Dicen los físicos que apenas concebimos un 1% del universo, el 99% restante es materia oscura. Quizá este detalle nos ayude a entender que concebimos el mundo de una manera limitada por lo que lo quizá algún día se demuestre que lo que era blanco no era tan blanco y lo que era negro era mucho más oscuro y extenso. A saber. Pero lo cierto es que ante tal paradigma, una profesora no puede demostrar estar ávida de respuestas. Aunque ciertamente lo esté. Así que, esta vez, sólo acerté a filosofar que la vida, como repetía mi abuela, era un poco de todo y un poco de nada. Y para distinguirlo, lo más importante era aprender, saber. Ella también hizo algo parecido a robar para alimentar a sus hijos. Entonces se le llamaba contrabando. Eran otros tiempos. Ya no sé si peores. Lo cierto es que también ella estuvo en la cárcel y allí aprovechó para hacer de maestra, porque en aquellos tiempos era la única reclusa que sabía leer y escribir. Ese aprendizaje la convirtió en una gran persona para otras mujeres. Y le sirvió en tiempos mejores, para continuar su vida trabajando con una dignidad que pocos lograrán jamás imaginar.

• _Consigna_:
Según el texto, ¿por qué la abuela hizo de maestra en la cárcel? Los ítems no guardan relación con el texto.

[Entradas guardadas]
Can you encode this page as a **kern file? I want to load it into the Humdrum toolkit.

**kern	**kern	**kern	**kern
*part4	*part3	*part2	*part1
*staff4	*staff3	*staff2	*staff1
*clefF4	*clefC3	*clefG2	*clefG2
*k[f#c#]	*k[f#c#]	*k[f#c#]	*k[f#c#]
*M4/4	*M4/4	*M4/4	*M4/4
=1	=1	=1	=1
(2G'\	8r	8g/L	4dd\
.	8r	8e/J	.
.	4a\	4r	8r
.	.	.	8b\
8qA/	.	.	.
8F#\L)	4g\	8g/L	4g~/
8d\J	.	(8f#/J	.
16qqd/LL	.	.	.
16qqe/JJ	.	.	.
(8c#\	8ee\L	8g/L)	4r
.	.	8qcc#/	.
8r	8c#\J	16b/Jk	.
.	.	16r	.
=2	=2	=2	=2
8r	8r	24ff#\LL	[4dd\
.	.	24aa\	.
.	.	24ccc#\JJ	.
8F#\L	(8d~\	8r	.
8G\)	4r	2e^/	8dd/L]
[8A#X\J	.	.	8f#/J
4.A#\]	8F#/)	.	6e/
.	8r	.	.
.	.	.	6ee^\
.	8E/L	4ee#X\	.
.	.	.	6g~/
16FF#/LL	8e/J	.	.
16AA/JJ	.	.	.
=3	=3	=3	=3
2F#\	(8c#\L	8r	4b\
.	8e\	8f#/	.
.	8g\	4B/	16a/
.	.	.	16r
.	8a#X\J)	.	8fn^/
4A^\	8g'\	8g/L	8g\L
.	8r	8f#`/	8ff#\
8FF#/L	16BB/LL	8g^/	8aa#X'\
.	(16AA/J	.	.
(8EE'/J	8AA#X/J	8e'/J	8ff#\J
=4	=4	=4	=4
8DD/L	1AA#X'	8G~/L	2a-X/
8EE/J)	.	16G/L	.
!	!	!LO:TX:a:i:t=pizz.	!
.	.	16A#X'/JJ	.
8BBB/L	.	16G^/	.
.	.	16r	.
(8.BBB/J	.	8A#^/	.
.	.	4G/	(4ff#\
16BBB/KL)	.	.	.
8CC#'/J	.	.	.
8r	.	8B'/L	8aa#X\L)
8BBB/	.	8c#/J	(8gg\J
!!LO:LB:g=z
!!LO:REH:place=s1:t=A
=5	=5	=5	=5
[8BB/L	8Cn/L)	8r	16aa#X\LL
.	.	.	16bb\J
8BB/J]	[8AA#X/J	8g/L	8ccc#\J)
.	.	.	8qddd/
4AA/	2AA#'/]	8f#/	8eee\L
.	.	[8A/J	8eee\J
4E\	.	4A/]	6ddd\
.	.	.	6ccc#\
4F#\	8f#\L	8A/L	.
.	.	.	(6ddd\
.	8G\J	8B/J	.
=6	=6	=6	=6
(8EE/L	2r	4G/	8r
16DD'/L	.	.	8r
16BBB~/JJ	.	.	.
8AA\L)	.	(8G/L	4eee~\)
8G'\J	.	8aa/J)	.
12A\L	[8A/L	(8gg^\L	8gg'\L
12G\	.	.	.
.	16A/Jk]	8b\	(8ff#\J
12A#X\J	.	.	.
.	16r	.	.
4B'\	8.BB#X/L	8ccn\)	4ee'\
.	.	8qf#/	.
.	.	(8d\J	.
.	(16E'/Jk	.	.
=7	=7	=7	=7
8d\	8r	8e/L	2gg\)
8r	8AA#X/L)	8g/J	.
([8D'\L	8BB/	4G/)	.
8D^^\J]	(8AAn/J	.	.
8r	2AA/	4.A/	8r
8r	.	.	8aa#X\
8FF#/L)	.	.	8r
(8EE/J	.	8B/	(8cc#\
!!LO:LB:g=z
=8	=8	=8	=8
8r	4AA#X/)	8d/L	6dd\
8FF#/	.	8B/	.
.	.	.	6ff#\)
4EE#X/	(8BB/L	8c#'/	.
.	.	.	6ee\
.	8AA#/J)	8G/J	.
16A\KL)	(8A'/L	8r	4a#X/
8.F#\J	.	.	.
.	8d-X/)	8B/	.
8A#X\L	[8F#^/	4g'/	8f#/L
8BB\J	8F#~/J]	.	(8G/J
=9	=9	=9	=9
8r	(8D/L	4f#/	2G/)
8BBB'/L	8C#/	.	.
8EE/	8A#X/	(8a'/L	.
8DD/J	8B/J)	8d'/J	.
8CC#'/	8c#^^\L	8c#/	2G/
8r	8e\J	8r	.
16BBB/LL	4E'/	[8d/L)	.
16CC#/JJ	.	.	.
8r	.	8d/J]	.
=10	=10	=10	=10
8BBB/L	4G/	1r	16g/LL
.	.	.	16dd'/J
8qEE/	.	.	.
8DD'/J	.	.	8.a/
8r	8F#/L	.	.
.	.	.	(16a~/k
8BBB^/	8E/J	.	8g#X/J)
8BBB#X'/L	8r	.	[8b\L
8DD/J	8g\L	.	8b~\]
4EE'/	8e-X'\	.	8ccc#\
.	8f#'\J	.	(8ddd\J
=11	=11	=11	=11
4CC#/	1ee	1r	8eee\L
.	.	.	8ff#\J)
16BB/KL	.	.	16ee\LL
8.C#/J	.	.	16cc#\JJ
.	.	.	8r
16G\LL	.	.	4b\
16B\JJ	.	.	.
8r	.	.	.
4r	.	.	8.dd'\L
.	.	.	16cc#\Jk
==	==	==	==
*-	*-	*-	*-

• _Resultado_:
Porque en aquellos tiempos era la única reclusa que sabía leer y escribir.